PROBLÈME À RÉSOUDRE ->
Pouvez-vous recopier à l'identique le passage du texte du document qui va de « La France ne » à « modèles de production. » ?

TEXTE DU DOCUMENT ->
++++++++++++++++++++
La France ne fait pas figure de mauvaise élève, mais le gouvernement rechigne à instaurer
des lois plus fermes pour contraindre les industriels à changer leurs modèles de production.
Que pensez-vous de cette posture ?
E. F. : Je suis persuadé que les incitations, négatives ou positives, ont un impact sur le
comportement des entreprises. La difficulté, c’est lorsque les incitations ne sont pas alignées
avec ce que peuvent faire les sociétés d’un point de vue pragmatique. C’est un débat sans fin,
mais il faut l’avoir ! Le triptyque ONG – État – entreprises est, en ce sens, fondamental pour
avancer. En ce qui nous concerne, nous collaborons beaucoup avec le ministère de la
Transition écologique et solidaire. On se rend bien compte que le sujet ne peut pas être la
prérogative de l’État. Mais pour autant, le gouvernement a complètement sa part à jouer.
L’Europe a par exemple voté une directive radicale au niveau des plastiques à usage unique.
++++++++++++++++++++
ENREGISTREMENTS FOURNIS ->
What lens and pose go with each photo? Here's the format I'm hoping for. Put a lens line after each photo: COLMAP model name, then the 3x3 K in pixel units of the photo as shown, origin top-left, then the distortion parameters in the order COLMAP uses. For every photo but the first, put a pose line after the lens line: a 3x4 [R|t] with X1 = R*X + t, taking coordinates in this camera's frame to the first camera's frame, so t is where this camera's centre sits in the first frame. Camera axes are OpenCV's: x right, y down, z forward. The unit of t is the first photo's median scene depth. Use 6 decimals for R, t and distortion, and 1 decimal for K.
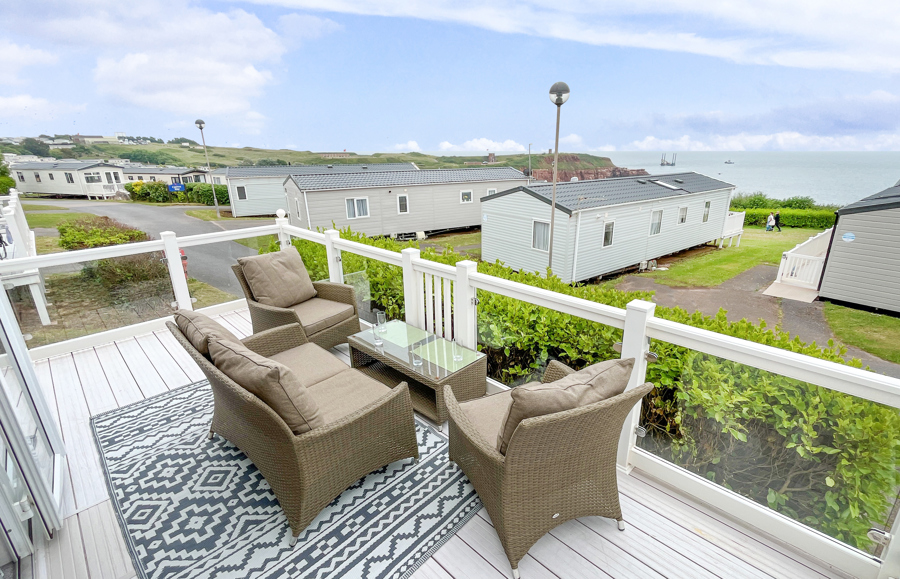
lens RADIAL K [[416.1, 0, 450.0], [0, 416.1, 289.5], [0, 0, 1]] dist [0.000543, 0.000136]
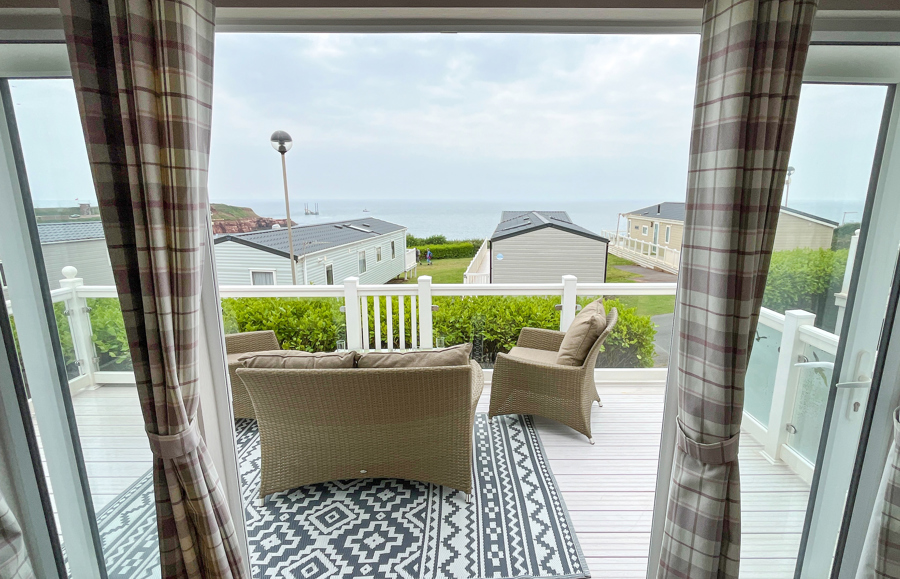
lens RADIAL K [[447.0, 0, 450.0], [0, 447.0, 289.5], [0, 0, 1]] dist [-0.001608, -0.000191]
pose [[0.722652, -0.129325, 0.679006, -0.905124], [0.213267, 0.976131, -0.041059, 0.044908], [-0.657489, 0.174481, 0.732983, -0.006056]]
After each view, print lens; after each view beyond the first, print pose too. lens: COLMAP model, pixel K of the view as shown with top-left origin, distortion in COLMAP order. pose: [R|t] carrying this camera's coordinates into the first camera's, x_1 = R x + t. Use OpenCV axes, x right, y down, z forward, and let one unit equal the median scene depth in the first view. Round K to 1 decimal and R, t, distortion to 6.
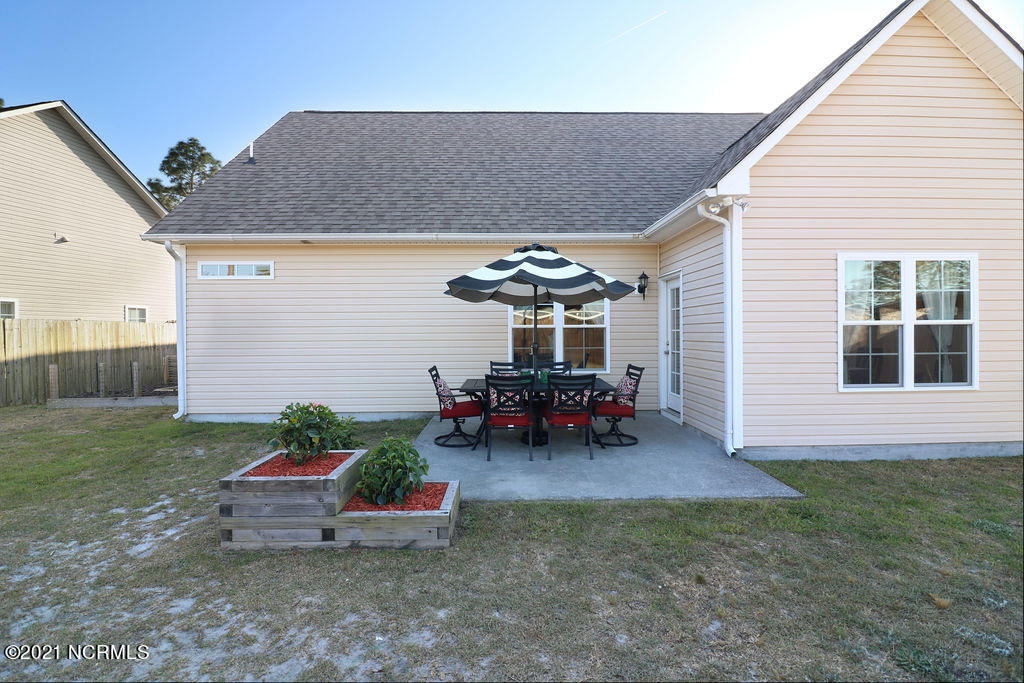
lens RADIAL K [[476.9, 0, 527.7], [0, 476.9, 323.9], [0, 0, 1]] dist [-0.002039, -0.016627]
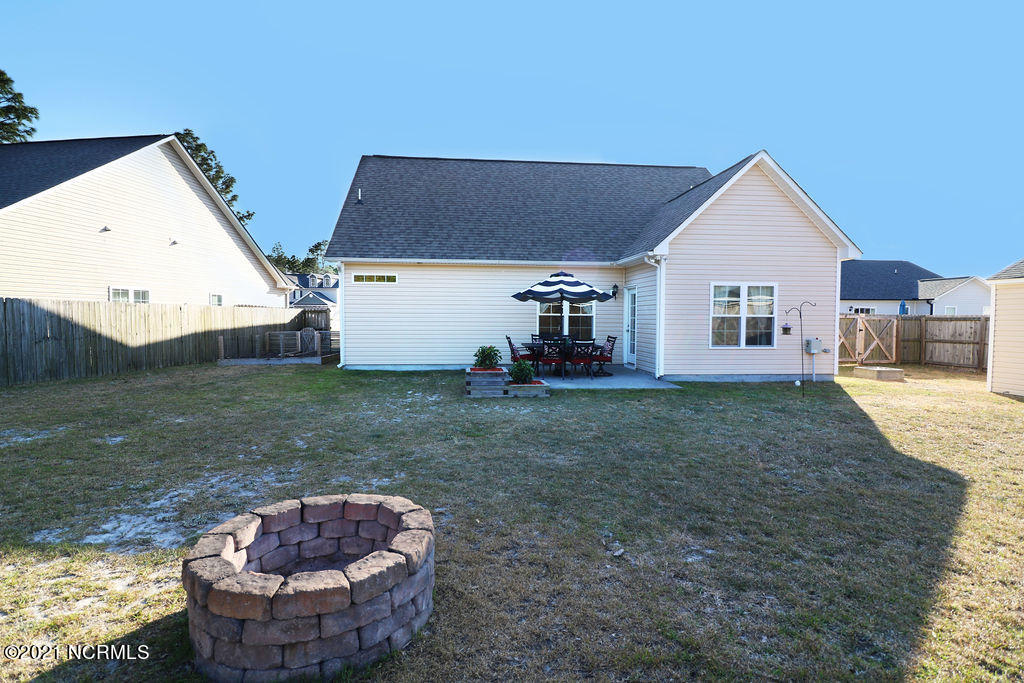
lens RADIAL K [[476.9, 0, 527.7], [0, 476.9, 323.9], [0, 0, 1]] dist [-0.002039, -0.016627]
pose [[0.996597, 0.010819, 0.081711, -0.244887], [-0.013395, 0.999428, 0.031043, -0.015534], [-0.081329, -0.032032, 0.996172, -0.801340]]
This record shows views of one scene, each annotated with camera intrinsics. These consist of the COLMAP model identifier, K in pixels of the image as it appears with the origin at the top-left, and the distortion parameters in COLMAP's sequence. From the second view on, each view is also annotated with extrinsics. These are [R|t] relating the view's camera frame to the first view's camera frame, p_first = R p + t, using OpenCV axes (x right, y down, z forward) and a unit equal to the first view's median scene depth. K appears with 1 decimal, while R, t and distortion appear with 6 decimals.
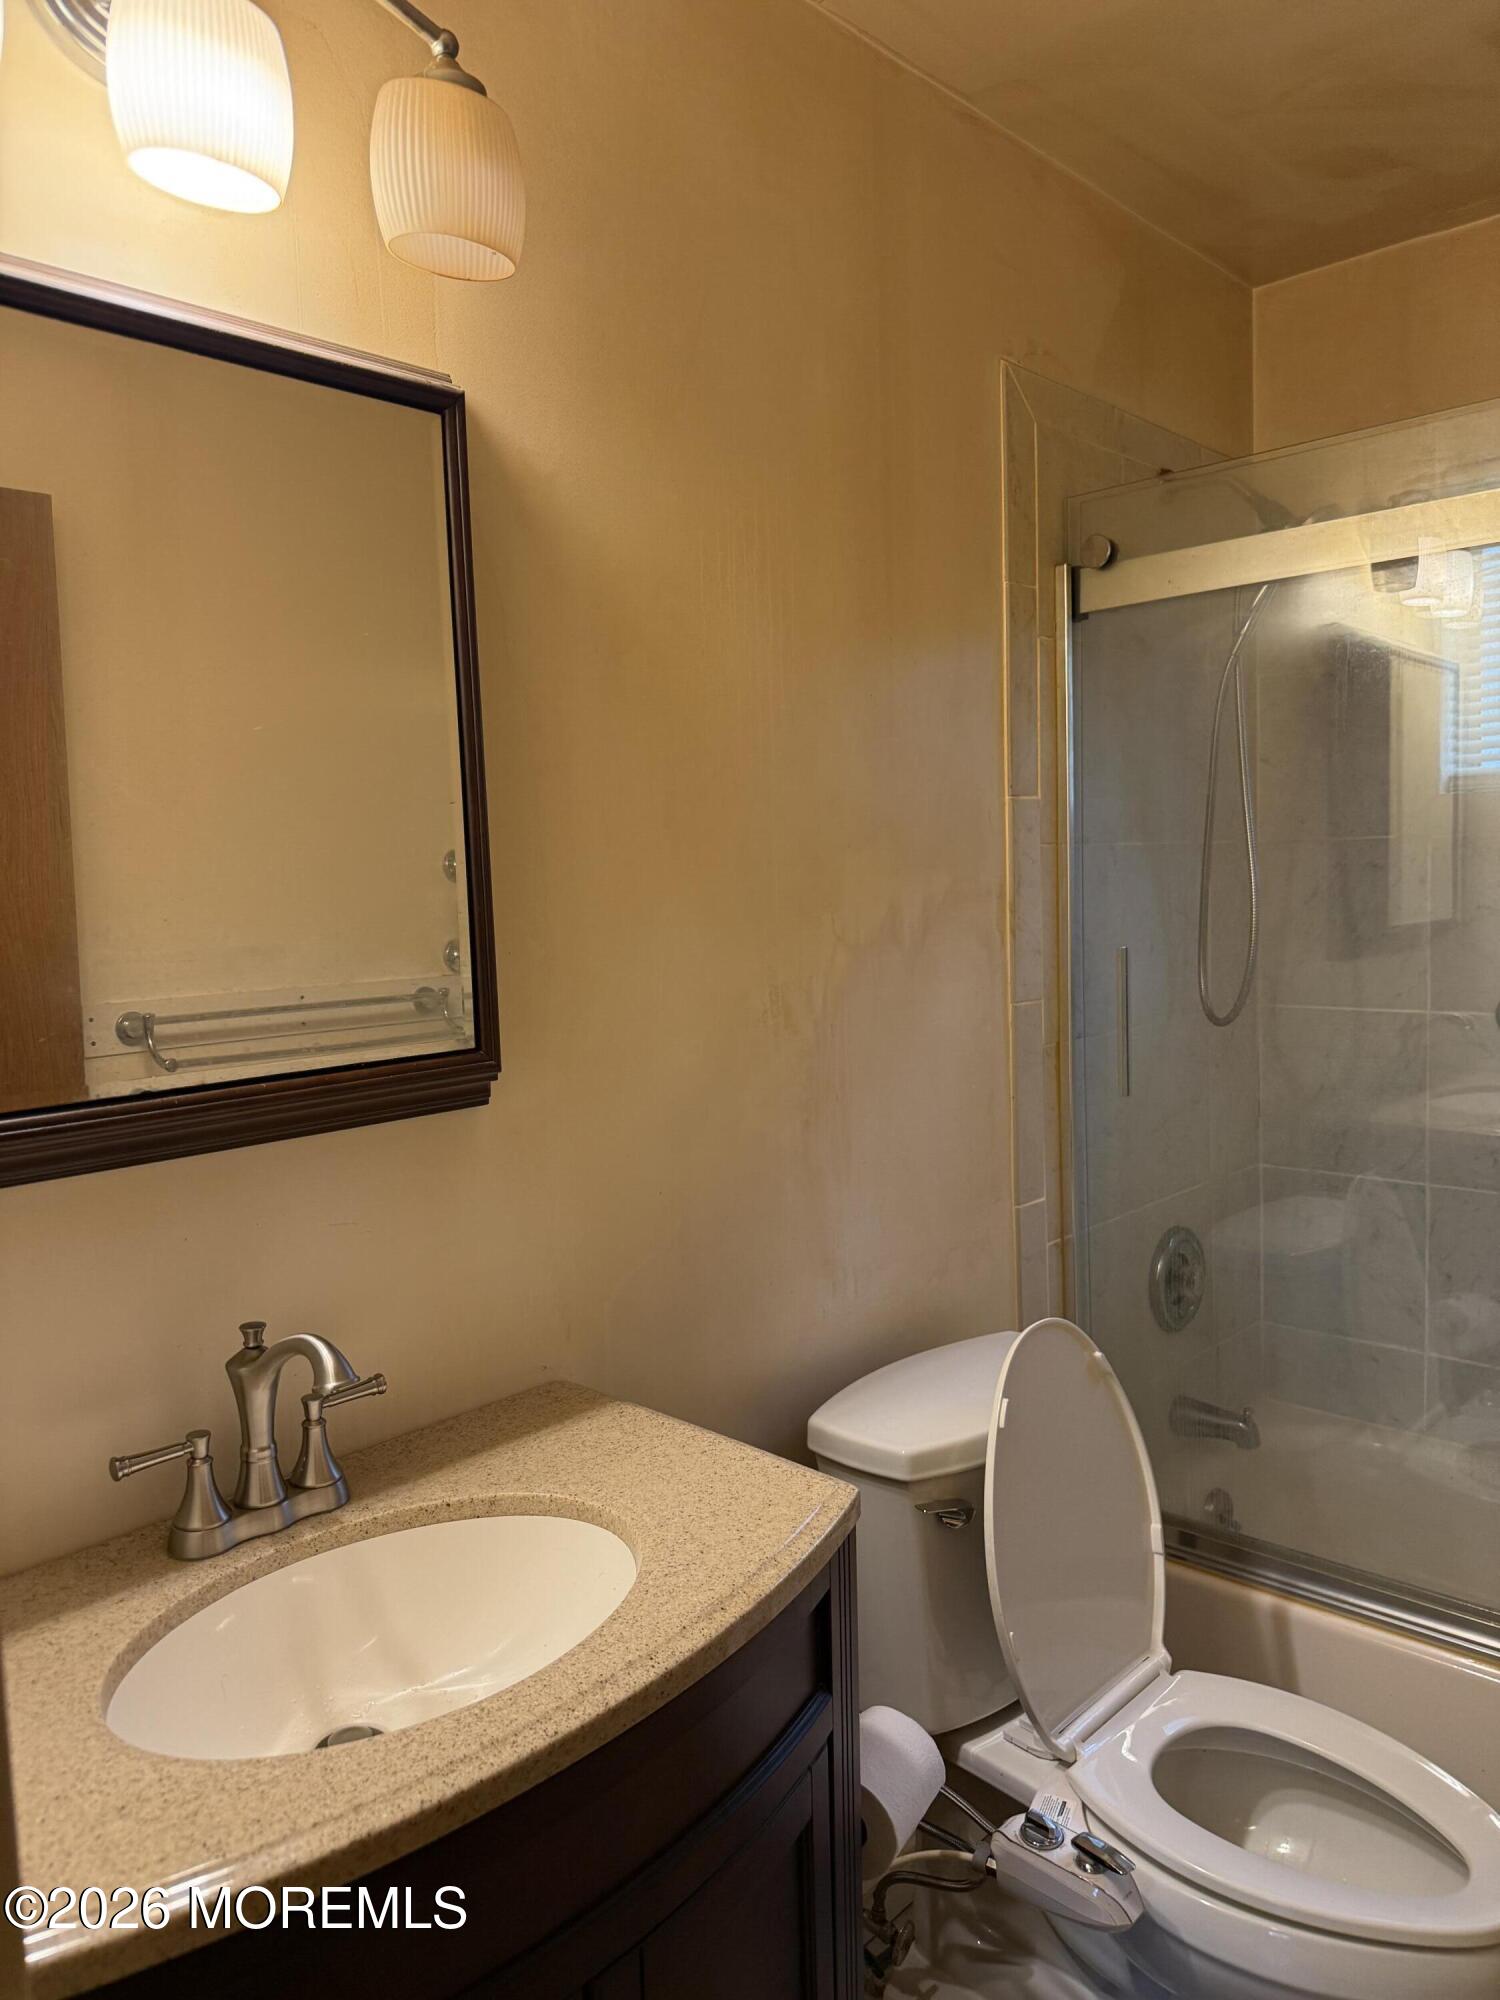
lens RADIAL K [[1436.0, 0, 753.1], [0, 1436.0, 977.4], [0, 0, 1]] dist [0.041836, -0.045723]
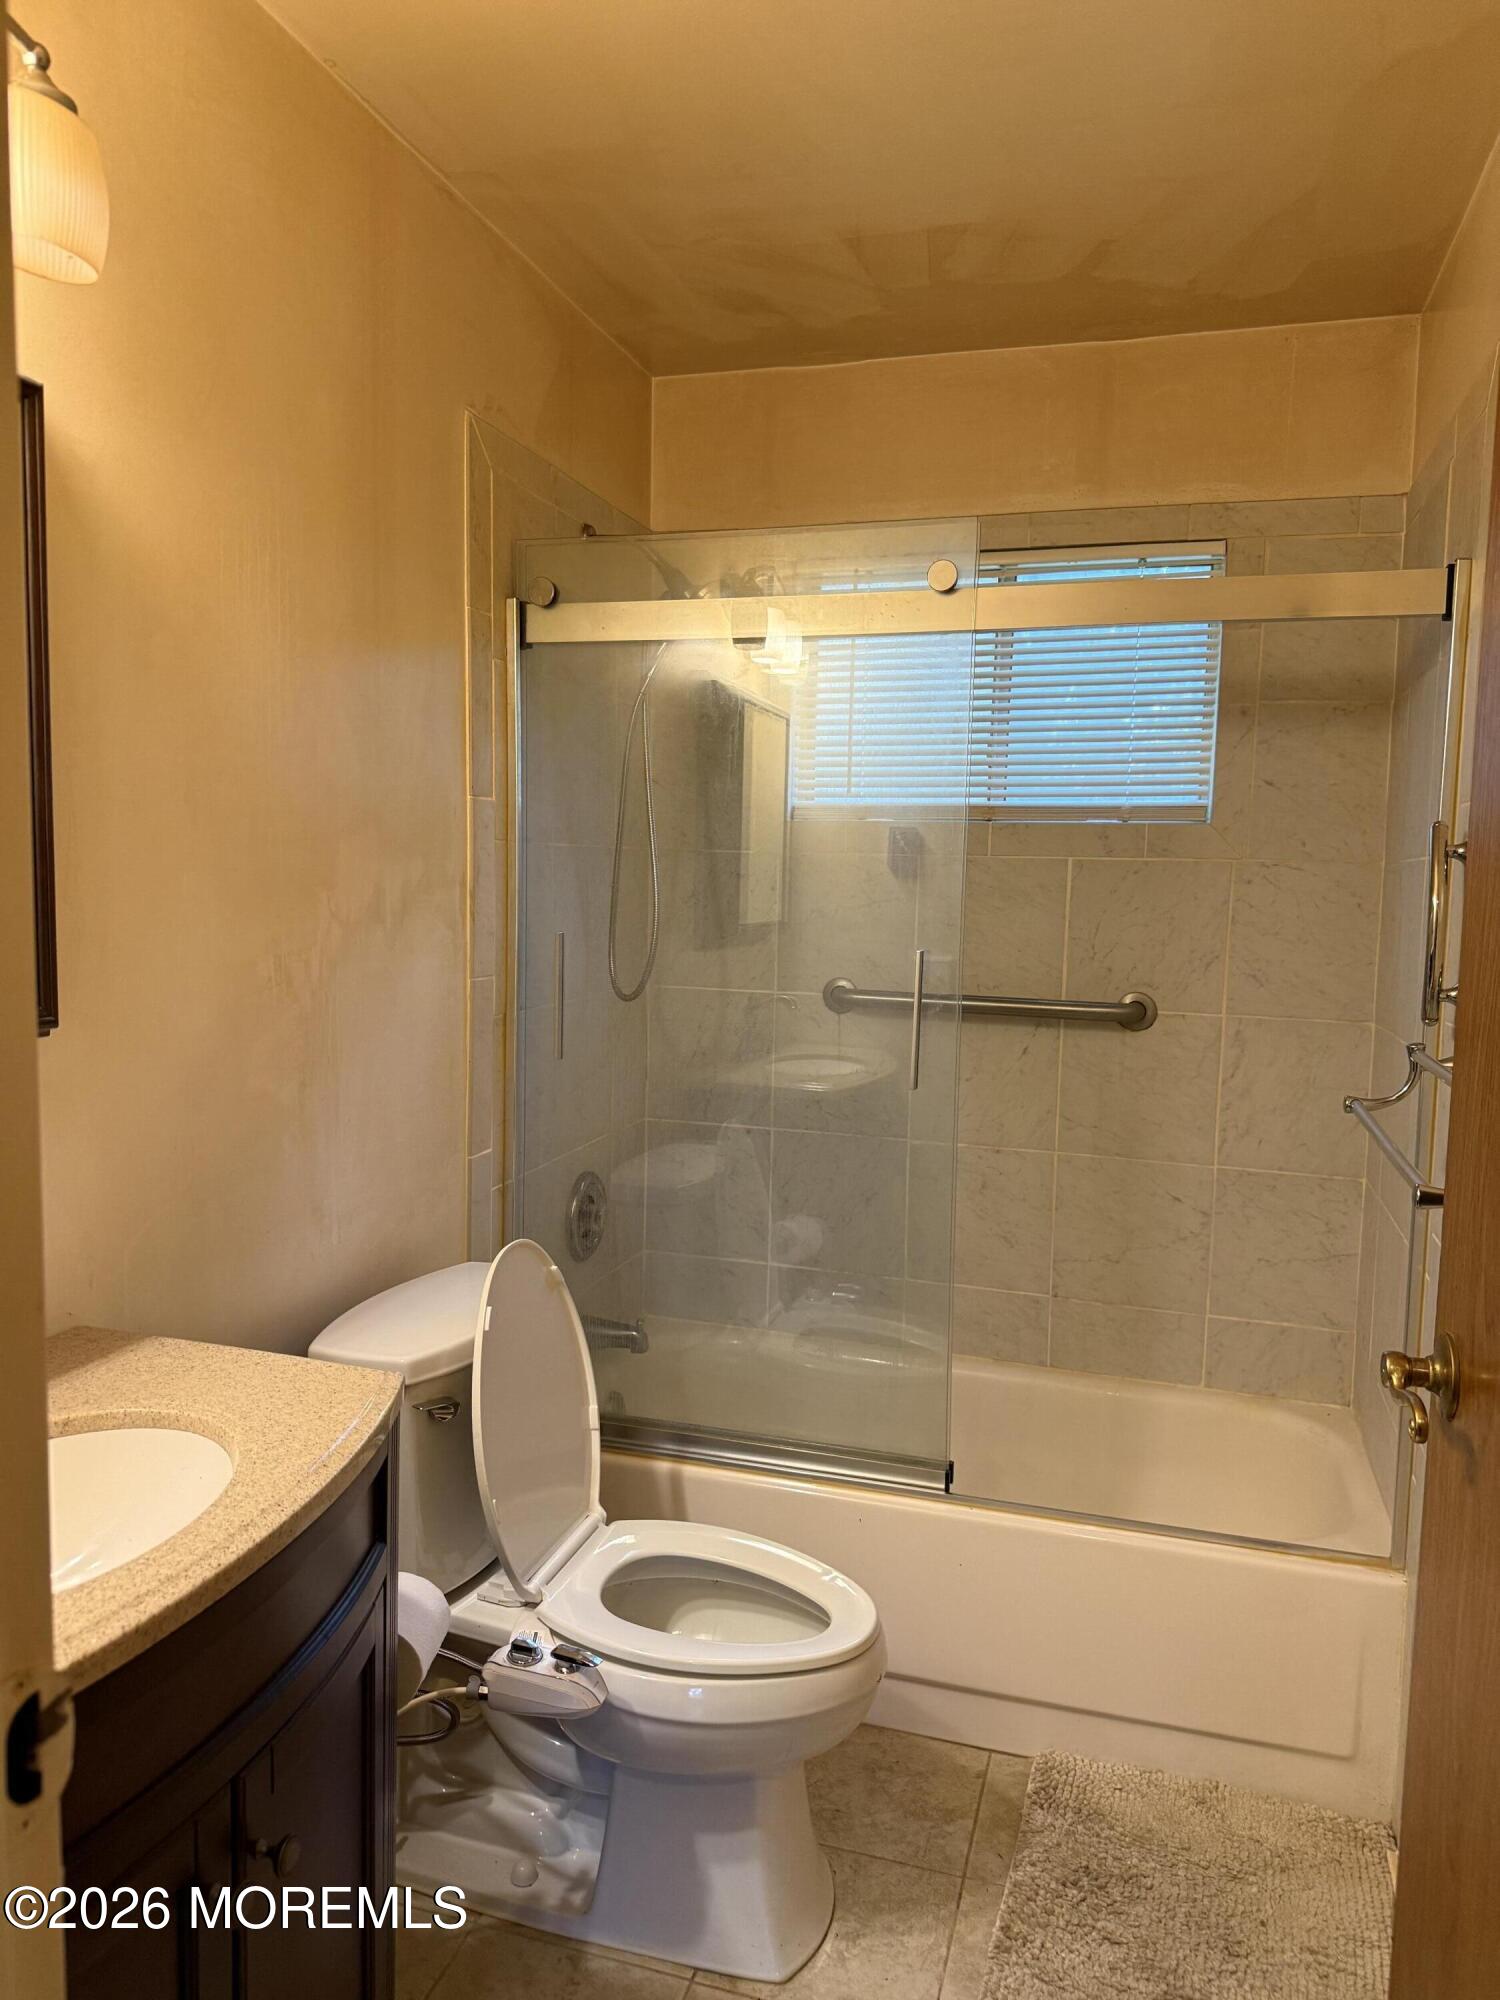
lens RADIAL K [[1402.0, 0, 750.0], [0, 1402.0, 1000.0], [0, 0, 1]] dist [0.089092, -0.104665]
pose [[0.895858, 0.002173, 0.444335, -0.130539], [-0.009926, 0.999836, 0.015123, 0.017816], [-0.444229, -0.017958, 0.895733, -0.113717]]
++++++++++++++++++++
EXERCICE CORRIGÉ ->
La France ne fait pas figure de mauvaise élève, mais le gouvernement rechigne à instaurer
des lois plus fermes pour contraindre les industriels à changer leurs modèles de production.